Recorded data
============================================================

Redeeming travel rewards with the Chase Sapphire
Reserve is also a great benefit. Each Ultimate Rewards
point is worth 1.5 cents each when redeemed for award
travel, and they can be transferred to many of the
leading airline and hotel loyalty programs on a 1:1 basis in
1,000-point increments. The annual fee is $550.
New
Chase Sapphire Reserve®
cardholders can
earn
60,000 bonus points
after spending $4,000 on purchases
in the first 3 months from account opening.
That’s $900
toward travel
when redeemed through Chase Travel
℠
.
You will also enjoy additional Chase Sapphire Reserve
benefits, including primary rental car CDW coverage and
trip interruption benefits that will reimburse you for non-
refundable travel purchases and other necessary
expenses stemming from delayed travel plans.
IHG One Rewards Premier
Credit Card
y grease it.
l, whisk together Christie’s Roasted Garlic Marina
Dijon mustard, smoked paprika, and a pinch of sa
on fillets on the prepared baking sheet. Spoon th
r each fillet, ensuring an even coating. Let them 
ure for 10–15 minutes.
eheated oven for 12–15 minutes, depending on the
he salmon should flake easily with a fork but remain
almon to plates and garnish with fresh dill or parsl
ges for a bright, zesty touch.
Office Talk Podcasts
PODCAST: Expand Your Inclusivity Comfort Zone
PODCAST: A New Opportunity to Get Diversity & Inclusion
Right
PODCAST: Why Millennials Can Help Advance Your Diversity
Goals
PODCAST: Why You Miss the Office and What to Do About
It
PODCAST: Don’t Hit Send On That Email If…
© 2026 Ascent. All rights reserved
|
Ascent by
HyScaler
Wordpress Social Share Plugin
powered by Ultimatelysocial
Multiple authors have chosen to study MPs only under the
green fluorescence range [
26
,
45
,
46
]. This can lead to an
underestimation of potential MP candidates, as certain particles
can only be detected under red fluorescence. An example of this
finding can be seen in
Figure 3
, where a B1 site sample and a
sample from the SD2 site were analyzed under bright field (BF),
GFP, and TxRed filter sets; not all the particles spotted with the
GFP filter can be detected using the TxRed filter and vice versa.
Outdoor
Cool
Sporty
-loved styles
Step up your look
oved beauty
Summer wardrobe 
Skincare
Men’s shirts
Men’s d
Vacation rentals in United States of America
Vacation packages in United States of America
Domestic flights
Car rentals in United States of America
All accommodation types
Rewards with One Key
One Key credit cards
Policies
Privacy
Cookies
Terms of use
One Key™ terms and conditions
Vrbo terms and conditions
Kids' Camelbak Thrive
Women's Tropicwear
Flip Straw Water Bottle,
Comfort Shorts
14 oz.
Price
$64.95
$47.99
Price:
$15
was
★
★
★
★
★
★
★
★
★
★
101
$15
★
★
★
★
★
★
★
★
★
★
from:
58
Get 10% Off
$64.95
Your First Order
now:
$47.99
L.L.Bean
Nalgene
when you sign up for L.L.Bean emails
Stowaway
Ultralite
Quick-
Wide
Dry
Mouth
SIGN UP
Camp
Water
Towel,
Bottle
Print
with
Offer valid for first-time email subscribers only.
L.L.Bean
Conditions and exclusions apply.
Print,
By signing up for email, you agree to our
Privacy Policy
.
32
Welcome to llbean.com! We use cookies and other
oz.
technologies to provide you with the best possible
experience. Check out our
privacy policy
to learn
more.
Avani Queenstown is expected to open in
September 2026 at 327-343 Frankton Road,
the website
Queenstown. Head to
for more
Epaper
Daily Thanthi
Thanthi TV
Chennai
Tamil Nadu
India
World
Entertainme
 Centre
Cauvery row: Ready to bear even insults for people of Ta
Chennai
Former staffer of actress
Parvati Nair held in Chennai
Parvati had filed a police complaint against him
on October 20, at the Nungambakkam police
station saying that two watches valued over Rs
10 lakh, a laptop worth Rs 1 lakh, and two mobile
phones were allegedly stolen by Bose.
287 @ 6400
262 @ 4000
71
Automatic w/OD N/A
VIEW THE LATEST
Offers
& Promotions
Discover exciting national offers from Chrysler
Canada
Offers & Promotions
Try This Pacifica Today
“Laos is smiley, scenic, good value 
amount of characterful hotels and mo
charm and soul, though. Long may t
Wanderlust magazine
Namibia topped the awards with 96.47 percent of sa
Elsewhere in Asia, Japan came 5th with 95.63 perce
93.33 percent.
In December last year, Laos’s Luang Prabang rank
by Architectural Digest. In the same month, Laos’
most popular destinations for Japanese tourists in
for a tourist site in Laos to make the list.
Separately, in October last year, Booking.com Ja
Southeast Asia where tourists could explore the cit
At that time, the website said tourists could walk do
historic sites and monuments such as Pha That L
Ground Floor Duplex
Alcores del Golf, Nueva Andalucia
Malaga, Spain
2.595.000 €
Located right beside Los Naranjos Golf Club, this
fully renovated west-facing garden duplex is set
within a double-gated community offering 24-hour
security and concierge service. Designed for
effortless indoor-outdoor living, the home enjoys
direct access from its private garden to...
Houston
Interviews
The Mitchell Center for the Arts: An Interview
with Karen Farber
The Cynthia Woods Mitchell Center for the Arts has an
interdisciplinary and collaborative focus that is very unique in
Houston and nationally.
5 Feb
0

============================================================

EXERCISE AIM
Rewrite the rows above, swapping "concierge service" for "front desk service" and keeping everything else the same.

PROBLEM SOLUTION
Redeeming travel rewards with the Chase Sapphire
Reserve is also a great benefit. Each Ultimate Rewards
point is worth 1.5 cents each when redeemed for award
travel, and they can be transferred to many of the
leading airline and hotel loyalty programs on a 1:1 basis in
1,000-point increments. The annual fee is $550.
New
Chase Sapphire Reserve®
cardholders can
earn
60,000 bonus points
after spending $4,000 on purchases
in the first 3 months from account opening.
That’s $900
toward travel
when redeemed through Chase Travel
℠
.
You will also enjoy additional Chase Sapphire Reserve
benefits, including primary rental car CDW coverage and
trip interruption benefits that will reimburse you for non-
refundable travel purchases and other necessary
expenses stemming from delayed travel plans.
IHG One Rewards Premier
Credit Card
y grease it.
l, whisk together Christie’s Roasted Garlic Marina
Dijon mustard, smoked paprika, and a pinch of sa
on fillets on the prepared baking sheet. Spoon th
r each fillet, ensuring an even coating. Let them 
ure for 10–15 minutes.
eheated oven for 12–15 minutes, depending on the
he salmon should flake easily with a fork but remain
almon to plates and garnish with fresh dill or parsl
ges for a bright, zesty touch.
Office Talk Podcasts
PODCAST: Expand Your Inclusivity Comfort Zone
PODCAST: A New Opportunity to Get Diversity & Inclusion
Right
PODCAST: Why Millennials Can Help Advance Your Diversity
Goals
PODCAST: Why You Miss the Office and What to Do About
It
PODCAST: Don’t Hit Send On That Email If…
© 2026 Ascent. All rights reserved
|
Ascent by
HyScaler
Wordpress Social Share Plugin
powered by Ultimatelysocial
Multiple authors have chosen to study MPs only under the
green fluorescence range [
26
,
45
,
46
]. This can lead to an
underestimation of potential MP candidates, as certain particles
can only be detected under red fluorescence. An example of this
finding can be seen in
Figure 3
, where a B1 site sample and a
sample from the SD2 site were analyzed under bright field (BF),
GFP, and TxRed filter sets; not all the particles spotted with the
GFP filter can be detected using the TxRed filter and vice versa.
Outdoor
Cool
Sporty
-loved styles
Step up your look
oved beauty
Summer wardrobe 
Skincare
Men’s shirts
Men’s d
Vacation rentals in United States of America
Vacation packages in United States of America
Domestic flights
Car rentals in United States of America
All accommodation types
Rewards with One Key
One Key credit cards
Policies
Privacy
Cookies
Terms of use
One Key™ terms and conditions
Vrbo terms and conditions
Kids' Camelbak Thrive
Women's Tropicwear
Flip Straw Water Bottle,
Comfort Shorts
14 oz.
Price
$64.95
$47.99
Price:
$15
was
★
★
★
★
★
★
★
★
★
★
101
$15
★
★
★
★
★
★
★
★
★
★
from:
58
Get 10% Off
$64.95
Your First Order
now:
$47.99
L.L.Bean
Nalgene
when you sign up for L.L.Bean emails
Stowaway
Ultralite
Quick-
Wide
Dry
Mouth
SIGN UP
Camp
Water
Towel,
Bottle
Print
with
Offer valid for first-time email subscribers only.
L.L.Bean
Conditions and exclusions apply.
Print,
By signing up for email, you agree to our
Privacy Policy
.
32
Welcome to llbean.com! We use cookies and other
oz.
technologies to provide you with the best possible
experience. Check out our
privacy policy
to learn
more.
Avani Queenstown is expected to open in
September 2026 at 327-343 Frankton Road,
the website
Queenstown. Head to
for more
Epaper
Daily Thanthi
Thanthi TV
Chennai
Tamil Nadu
India
World
Entertainme
 Centre
Cauvery row: Ready to bear even insults for people of Ta
Chennai
Former staffer of actress
Parvati Nair held in Chennai
Parvati had filed a police complaint against him
on October 20, at the Nungambakkam police
station saying that two watches valued over Rs
10 lakh, a laptop worth Rs 1 lakh, and two mobile
phones were allegedly stolen by Bose.
287 @ 6400
262 @ 4000
71
Automatic w/OD N/A
VIEW THE LATEST
Offers
& Promotions
Discover exciting national offers from Chrysler
Canada
Offers & Promotions
Try This Pacifica Today
“Laos is smiley, scenic, good value 
amount of characterful hotels and mo
charm and soul, though. Long may t
Wanderlust magazine
Namibia topped the awards with 96.47 percent of sa
Elsewhere in Asia, Japan came 5th with 95.63 perce
93.33 percent.
In December last year, Laos’s Luang Prabang rank
by Architectural Digest. In the same month, Laos’
most popular destinations for Japanese tourists in
for a tourist site in Laos to make the list.
Separately, in October last year, Booking.com Ja
Southeast Asia where tourists could explore the cit
At that time, the website said tourists could walk do
historic sites and monuments such as Pha That L
Ground Floor Duplex
Alcores del Golf, Nueva Andalucia
Malaga, Spain
2.595.000 €
Located right beside Los Naranjos Golf Club, this
fully renovated west-facing garden duplex is set
within a double-gated community offering 24-hour
security and front desk service. Designed for
effortless indoor-outdoor living, the home enjoys
direct access from its private garden to...
Houston
Interviews
The Mitchell Center for the Arts: An Interview
with Karen Farber
The Cynthia Woods Mitchell Center for the Arts has an
interdisciplinary and collaborative focus that is very unique in
Houston and nationally.
5 Feb
0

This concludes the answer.